Końcowy wynik ustalił ostatni mecz, w którym debiut w reprezentacji Polski odnotował Wojciech Marek. 19-letni zawodnik PZT Team przegrał z doświadczonego Arevalo 4:6, 2:6.
– Nie jestem zadowolony z wyniku, ale cieszę się, że mogłem zadebiutować w drużynie narodowej, bo to dla mnie wielkie wyróżnienie. Przed rokiem uniemożliwiły mi to przygotowania do matury, ale dzisiaj to marzenie się spełniło. Czułem się świetnie na zgrupowaniu. Łukasza nie znam tak długo, jak reszty, ale z pozostałymi chłopakami dobrze się znam. Fajnie się dogadujemy. Dla mnie to super szansa na treningi w świetnym towarzystwie. Cieszę się, że zostałem powołany i mam szansę trenować z najlepszymi w Polsce. Nie spodziewałem się tego powołania. Przede mną jest paru świetnych zawodników, Daniel Michalski czy super grający juniorzy. Cieszę się, że zostałem doceniony. W zeszłym roku miałem maturę, która wykluczyła mnie na dwa miesiące grania. Cieszę się, że teraz mogę poświęcić się tenisowi i być z drużyną – powiedział Marek.
– Marzę o tym, żeby wygrać turniej wielkoszlemowy, najbardziej Wimbledon. Po to gram w tenisa. Chciałbym jeszcze wyjść do Top 10 rankingu ATP. Dzięki temu, że jestem w kadrze z Mariuszem Fyrstenbergiem czy Łukaszem Kubotem, którzy byli zarówno w Top 10, jak i w przypadku Łukasza – wygrywali turnieje wielkoszlemowe, sprawia, że czuję, że jest to możliwe. Kręcąc się koło osób, które tego doświadczyły. Czuję, że jestem na dobrej drodze do tego. Cieszy mnie, że w drużynie jest tylu chłopaków, których znam, spędziliśmy dużo czasu podczas turniejów PZT Polish Tour. Ten cykl pomógł nam lepiej się poznać, a teraz przełożył się na atmosferę, jaka jest w kadrze – dodał Marek.
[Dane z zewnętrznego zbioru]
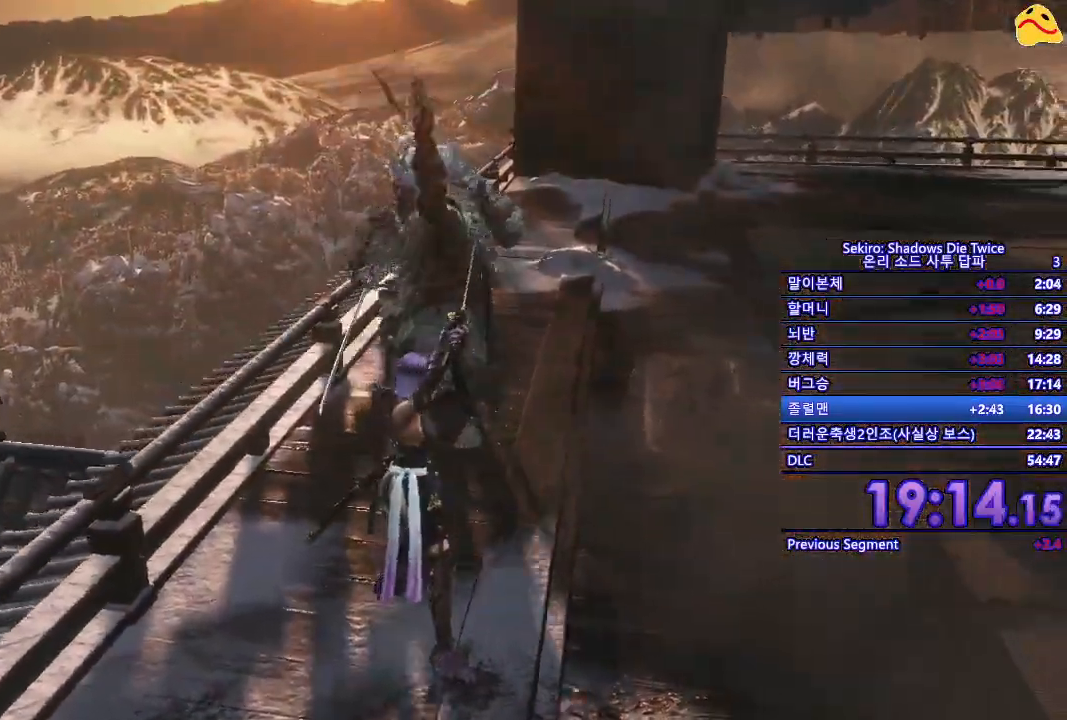
{"buttons": ["L1"], "left_stick": "center", "right_stick": "center", "events": [[100, "L1", "up"], [217, "L1", "down"], [317, "L1", "up"], [450, "L1", "down"]]}
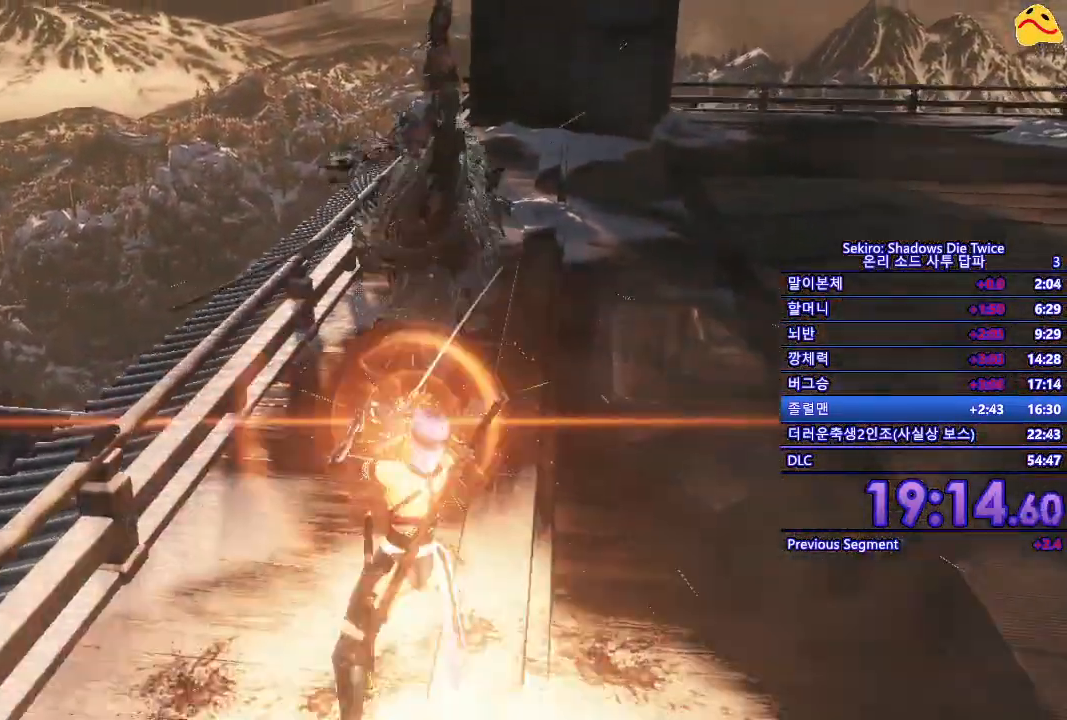
{"buttons": [], "left_stick": "up", "right_stick": "center", "events": [[83, "L1", "up"], [133, "left_stick", "up"]]}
W piątek, na otwarcie dwudniowej rywalizacji, Kacper Żuk (PZT Team) pewnie pokonał lidera ekipy gości Marcelo Arevalo 7:6 (7-5), 6:1. W pierwszym secie żadnemu z nich nie udało się przełamać podania rywala, więc doszło do tie-breaka. W nim lepszy w decydujących punktach okazał się Polak, który w drugiej partii szybko przejął inicjatywę i odskoczył na 3:0 z „breakiem”. A od stanu 3:1 nie oddał przeciwnikowi gema.
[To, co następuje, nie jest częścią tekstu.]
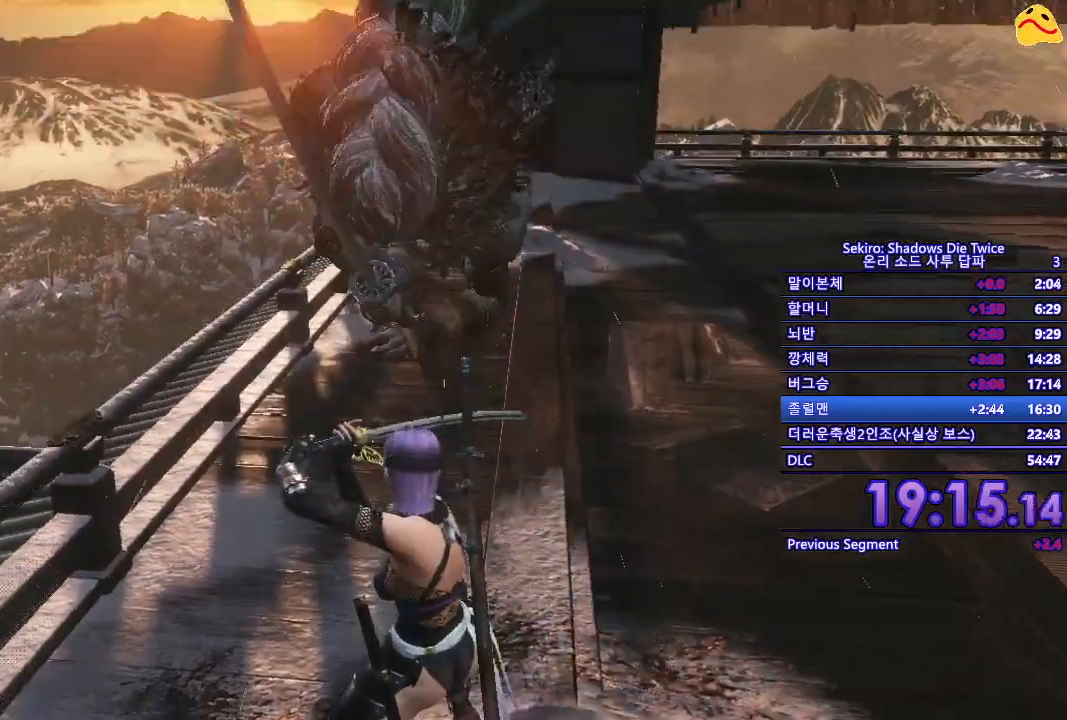
{"buttons": [], "left_stick": "up-right", "right_stick": "center", "events": [[267, "left_stick", "up-right"]]}
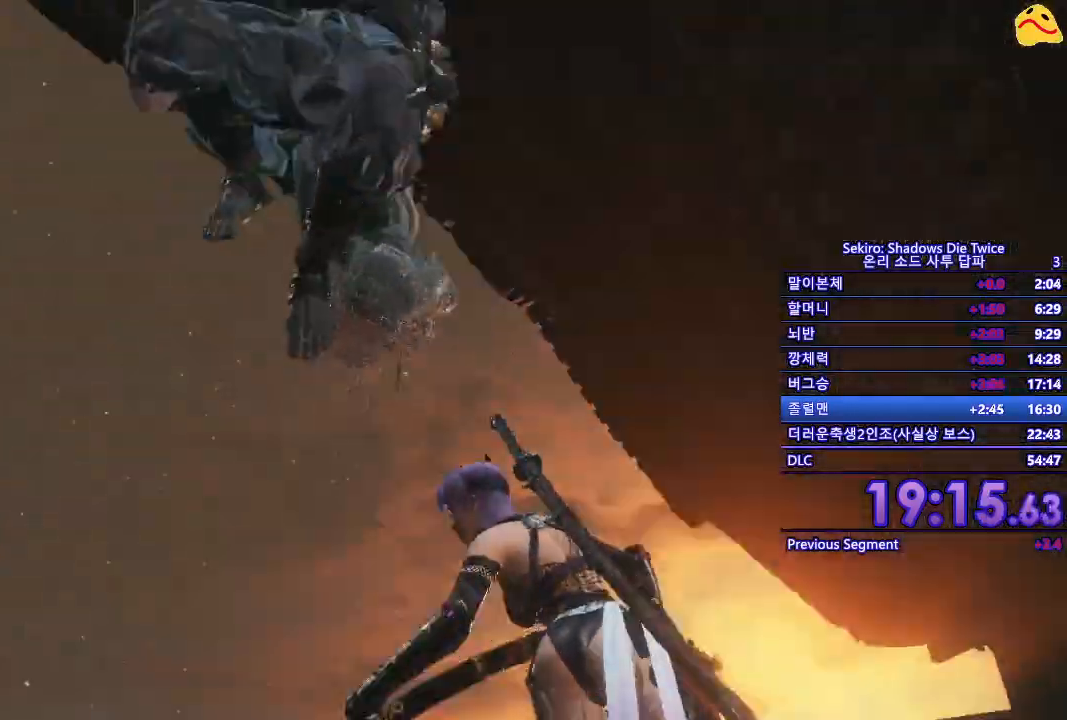
{"buttons": ["R1"], "left_stick": "center", "right_stick": "center", "events": [[367, "R1", "down"], [467, "left_stick", "center"]]}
– To rywal doświadczony, dysponujący dobrym wolejem. Na początku miałem problemy. Miałem też trzy break pointy w pierwszej partii, nie udało mi się ich wykorzystać. Tie-break to był dodatkowy stresik, ale udało mi się opanować nerwy i ostatecznie wygrałem. W I secie popełniłem za dużo błędów na returnie. W II secie było już lepiej, starałem się dogrywać mu piłki, on nie gra już singla na co dzień. Czułem się dużo mocniejszy od niego. Starałem się przedłużać wymiany, chodzić do siatki. W drugiej partii nie było już większych problemów – powiedział Żuk, którego z trybun wspierał jego trener Aleksander Charpantidis.
– Obecność mojego trenera pomaga, nawet jeśli, tak jak tu, tylko siedzi na trybunie i nie ma na mnie bezpośredniego wpływu na korcie. Wiem, że widzi to, a ja czuję jego obecność i wsparcie. Teraz w niedzielę lecę do Sankt Petersburga, potem zobaczymy. Planuję challenger we Włoszech. Zobaczymy, jak będzie szło wynikowo. Turniejów nie ma dużo w kalendarzu, muszę więc je mądrze wybierać. Na pewno będę się starał zostać jak najdłużej na szybkich nawierzchniach. Z obecnym rankingiem będę mógł już grać eliminacje Wielkich Szlemów, czyli do Roland Garros i Wimbledonu. Ostatni raz na trawie grałem, jak miałem 17 lat, więc parę lat temu, ale myślę, że trawa będzie mi odpowiadać. Niski kozioł, szybka nawierzchnia, nie mogę się doczekać – dodał zawodnik PZT Team.
Następnie w drugim pojedynku singlowym Majchrzak pokonał Luisa Mirallesa 6:0, 6:0, a mecz trwał zaledwie 39 minut.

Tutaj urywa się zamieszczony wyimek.